_Records to use_
╭──

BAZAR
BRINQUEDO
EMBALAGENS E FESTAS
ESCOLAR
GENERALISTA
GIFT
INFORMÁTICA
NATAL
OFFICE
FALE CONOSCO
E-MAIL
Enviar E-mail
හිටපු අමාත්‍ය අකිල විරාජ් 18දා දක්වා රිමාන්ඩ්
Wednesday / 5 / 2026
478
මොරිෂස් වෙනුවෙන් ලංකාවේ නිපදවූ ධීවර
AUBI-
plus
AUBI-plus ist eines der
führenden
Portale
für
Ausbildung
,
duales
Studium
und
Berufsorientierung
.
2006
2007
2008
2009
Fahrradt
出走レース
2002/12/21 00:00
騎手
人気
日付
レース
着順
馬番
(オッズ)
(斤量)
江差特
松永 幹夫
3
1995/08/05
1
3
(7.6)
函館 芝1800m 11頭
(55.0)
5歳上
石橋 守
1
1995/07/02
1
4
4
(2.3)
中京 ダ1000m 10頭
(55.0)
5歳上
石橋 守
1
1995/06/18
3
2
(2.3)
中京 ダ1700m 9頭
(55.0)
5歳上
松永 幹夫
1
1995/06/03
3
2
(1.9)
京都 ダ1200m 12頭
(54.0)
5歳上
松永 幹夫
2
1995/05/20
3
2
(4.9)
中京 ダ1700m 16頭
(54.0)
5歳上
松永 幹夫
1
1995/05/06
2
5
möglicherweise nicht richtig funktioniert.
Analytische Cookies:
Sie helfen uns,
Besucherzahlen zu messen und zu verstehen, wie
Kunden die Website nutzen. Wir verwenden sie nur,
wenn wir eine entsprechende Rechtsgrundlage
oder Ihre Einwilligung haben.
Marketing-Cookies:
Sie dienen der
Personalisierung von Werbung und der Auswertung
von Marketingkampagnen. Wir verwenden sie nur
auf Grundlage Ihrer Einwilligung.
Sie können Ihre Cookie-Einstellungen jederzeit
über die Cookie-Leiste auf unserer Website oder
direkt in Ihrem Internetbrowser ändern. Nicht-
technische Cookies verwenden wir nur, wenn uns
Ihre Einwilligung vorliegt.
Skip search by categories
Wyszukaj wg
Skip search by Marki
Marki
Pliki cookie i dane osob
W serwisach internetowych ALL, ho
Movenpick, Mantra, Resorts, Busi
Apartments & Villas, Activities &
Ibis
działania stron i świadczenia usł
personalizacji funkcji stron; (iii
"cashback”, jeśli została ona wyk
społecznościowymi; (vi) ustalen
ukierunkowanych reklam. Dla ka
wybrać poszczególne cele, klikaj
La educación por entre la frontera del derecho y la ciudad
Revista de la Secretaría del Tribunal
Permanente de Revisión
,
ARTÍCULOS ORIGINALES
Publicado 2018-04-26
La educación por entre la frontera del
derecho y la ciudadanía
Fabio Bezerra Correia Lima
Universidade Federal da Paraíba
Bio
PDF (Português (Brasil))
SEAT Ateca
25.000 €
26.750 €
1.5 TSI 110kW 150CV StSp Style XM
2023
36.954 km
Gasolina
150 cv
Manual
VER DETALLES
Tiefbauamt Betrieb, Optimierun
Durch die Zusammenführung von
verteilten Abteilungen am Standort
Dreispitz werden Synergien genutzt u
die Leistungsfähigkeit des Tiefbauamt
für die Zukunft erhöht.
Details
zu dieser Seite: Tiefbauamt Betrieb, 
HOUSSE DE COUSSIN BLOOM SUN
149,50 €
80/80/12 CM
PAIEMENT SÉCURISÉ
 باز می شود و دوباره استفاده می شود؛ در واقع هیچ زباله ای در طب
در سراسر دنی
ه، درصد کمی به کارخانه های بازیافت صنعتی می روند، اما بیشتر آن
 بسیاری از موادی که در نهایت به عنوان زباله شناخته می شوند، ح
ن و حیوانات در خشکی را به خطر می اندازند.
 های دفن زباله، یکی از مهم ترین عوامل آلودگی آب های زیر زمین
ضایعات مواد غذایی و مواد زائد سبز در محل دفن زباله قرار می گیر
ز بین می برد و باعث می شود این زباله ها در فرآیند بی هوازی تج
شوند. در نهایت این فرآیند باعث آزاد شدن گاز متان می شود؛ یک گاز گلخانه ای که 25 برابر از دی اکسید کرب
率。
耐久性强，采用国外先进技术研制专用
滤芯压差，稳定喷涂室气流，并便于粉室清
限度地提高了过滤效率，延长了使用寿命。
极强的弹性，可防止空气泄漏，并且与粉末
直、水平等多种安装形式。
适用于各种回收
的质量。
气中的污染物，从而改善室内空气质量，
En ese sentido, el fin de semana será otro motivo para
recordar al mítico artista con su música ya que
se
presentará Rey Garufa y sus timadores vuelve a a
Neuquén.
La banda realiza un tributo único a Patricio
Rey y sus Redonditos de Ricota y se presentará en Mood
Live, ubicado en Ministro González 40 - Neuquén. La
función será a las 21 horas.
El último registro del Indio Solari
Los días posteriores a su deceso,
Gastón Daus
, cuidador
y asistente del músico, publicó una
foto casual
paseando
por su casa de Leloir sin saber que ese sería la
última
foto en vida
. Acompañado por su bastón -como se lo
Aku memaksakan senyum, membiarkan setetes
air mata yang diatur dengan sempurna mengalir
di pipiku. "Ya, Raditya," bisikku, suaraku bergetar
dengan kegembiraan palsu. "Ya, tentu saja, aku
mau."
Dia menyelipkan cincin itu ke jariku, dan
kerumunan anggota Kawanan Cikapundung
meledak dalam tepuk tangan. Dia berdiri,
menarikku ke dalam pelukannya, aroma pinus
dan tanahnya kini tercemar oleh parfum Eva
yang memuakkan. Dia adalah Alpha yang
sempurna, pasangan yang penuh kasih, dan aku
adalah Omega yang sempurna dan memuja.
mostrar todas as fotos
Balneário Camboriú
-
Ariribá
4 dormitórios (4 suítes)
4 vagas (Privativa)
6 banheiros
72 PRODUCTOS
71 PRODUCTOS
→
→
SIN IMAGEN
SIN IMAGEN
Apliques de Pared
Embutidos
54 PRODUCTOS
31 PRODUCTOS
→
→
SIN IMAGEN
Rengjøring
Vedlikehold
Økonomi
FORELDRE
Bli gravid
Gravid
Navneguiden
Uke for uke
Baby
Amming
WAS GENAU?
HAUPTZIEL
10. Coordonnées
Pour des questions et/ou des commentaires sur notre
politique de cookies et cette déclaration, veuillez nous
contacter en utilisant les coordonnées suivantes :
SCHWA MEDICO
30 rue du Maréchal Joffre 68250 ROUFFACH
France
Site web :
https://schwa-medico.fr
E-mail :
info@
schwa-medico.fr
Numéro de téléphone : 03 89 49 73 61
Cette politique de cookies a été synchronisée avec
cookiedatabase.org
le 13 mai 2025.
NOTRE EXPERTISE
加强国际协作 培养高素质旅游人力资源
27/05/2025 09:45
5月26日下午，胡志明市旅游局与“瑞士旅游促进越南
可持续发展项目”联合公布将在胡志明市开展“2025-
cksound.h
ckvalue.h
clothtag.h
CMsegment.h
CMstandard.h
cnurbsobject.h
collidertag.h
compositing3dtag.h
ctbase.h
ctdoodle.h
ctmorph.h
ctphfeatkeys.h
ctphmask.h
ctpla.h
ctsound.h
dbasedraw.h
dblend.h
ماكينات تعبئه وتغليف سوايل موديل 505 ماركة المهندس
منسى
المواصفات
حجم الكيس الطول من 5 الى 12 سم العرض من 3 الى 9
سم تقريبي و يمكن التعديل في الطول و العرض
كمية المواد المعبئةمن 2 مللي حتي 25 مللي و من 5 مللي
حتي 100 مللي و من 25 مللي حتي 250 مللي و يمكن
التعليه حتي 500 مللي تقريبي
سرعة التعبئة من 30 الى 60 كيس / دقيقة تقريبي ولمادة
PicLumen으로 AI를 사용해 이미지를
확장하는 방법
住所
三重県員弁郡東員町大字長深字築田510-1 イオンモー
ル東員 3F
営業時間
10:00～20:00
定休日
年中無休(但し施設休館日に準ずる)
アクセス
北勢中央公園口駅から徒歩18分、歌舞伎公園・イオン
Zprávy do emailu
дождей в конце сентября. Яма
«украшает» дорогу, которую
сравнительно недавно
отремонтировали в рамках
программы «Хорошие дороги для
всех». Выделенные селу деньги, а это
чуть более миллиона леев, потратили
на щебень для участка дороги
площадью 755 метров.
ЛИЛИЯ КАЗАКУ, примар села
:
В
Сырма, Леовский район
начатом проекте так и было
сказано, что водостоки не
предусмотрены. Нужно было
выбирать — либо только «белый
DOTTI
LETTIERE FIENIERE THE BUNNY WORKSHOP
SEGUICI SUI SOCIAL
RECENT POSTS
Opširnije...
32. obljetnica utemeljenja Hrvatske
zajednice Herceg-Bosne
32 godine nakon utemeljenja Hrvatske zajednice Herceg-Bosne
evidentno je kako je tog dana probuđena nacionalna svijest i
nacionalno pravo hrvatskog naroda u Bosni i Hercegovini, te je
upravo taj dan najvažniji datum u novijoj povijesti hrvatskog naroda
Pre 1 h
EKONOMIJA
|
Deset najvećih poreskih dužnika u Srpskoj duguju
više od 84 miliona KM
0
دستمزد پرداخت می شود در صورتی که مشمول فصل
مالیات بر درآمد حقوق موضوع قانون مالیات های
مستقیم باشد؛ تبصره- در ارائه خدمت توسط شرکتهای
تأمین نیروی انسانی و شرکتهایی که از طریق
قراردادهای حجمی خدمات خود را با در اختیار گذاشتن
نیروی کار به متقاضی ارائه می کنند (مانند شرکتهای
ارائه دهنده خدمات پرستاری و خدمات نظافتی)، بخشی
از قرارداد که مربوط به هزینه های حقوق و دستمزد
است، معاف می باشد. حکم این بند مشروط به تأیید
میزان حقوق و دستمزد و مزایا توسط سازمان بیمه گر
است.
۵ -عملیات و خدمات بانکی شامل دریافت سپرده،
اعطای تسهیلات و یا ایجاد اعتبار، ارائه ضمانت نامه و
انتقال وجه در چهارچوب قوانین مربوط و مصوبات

╰──

Could you retype exactly the lines above, starting at the line that contains "中京 ダ1700m 9頭" and ending at the line that contains "ز بین می برد", and nothing more?

_Problem solution_
中京 ダ1700m 9頭
(55.0)
5歳上
松永 幹夫
1
1995/06/03
3
2
(1.9)
京都 ダ1200m 12頭
(54.0)
5歳上
松永 幹夫
2
1995/05/20
3
2
(4.9)
中京 ダ1700m 16頭
(54.0)
5歳上
松永 幹夫
1
1995/05/06
2
5
möglicherweise nicht richtig funktioniert.
Analytische Cookies:
Sie helfen uns,
Besucherzahlen zu messen und zu verstehen, wie
Kunden die Website nutzen. Wir verwenden sie nur,
wenn wir eine entsprechende Rechtsgrundlage
oder Ihre Einwilligung haben.
Marketing-Cookies:
Sie dienen der
Personalisierung von Werbung und der Auswertung
von Marketingkampagnen. Wir verwenden sie nur
auf Grundlage Ihrer Einwilligung.
Sie können Ihre Cookie-Einstellungen jederzeit
über die Cookie-Leiste auf unserer Website oder
direkt in Ihrem Internetbrowser ändern. Nicht-
technische Cookies verwenden wir nur, wenn uns
Ihre Einwilligung vorliegt.
Skip search by categories
Wyszukaj wg
Skip search by Marki
Marki
Pliki cookie i dane osob
W serwisach internetowych ALL, ho
Movenpick, Mantra, Resorts, Busi
Apartments & Villas, Activities &
Ibis
działania stron i świadczenia usł
personalizacji funkcji stron; (iii
"cashback”, jeśli została ona wyk
społecznościowymi; (vi) ustalen
ukierunkowanych reklam. Dla ka
wybrać poszczególne cele, klikaj
La educación por entre la frontera del derecho y la ciudad
Revista de la Secretaría del Tribunal
Permanente de Revisión
,
ARTÍCULOS ORIGINALES
Publicado 2018-04-26
La educación por entre la frontera del
derecho y la ciudadanía
Fabio Bezerra Correia Lima
Universidade Federal da Paraíba
Bio
PDF (Português (Brasil))
SEAT Ateca
25.000 €
26.750 €
1.5 TSI 110kW 150CV StSp Style XM
2023
36.954 km
Gasolina
150 cv
Manual
VER DETALLES
Tiefbauamt Betrieb, Optimierun
Durch die Zusammenführung von
verteilten Abteilungen am Standort
Dreispitz werden Synergien genutzt u
die Leistungsfähigkeit des Tiefbauamt
für die Zukunft erhöht.
Details
zu dieser Seite: Tiefbauamt Betrieb, 
HOUSSE DE COUSSIN BLOOM SUN
149,50 €
80/80/12 CM
PAIEMENT SÉCURISÉ
 باز می شود و دوباره استفاده می شود؛ در واقع هیچ زباله ای در طب
در سراسر دنی
ه، درصد کمی به کارخانه های بازیافت صنعتی می روند، اما بیشتر آن
 بسیاری از موادی که در نهایت به عنوان زباله شناخته می شوند، ح
ن و حیوانات در خشکی را به خطر می اندازند.
 های دفن زباله، یکی از مهم ترین عوامل آلودگی آب های زیر زمین
ضایعات مواد غذایی و مواد زائد سبز در محل دفن زباله قرار می گیر
ز بین می برد و باعث می شود این زباله ها در فرآیند بی هوازی تج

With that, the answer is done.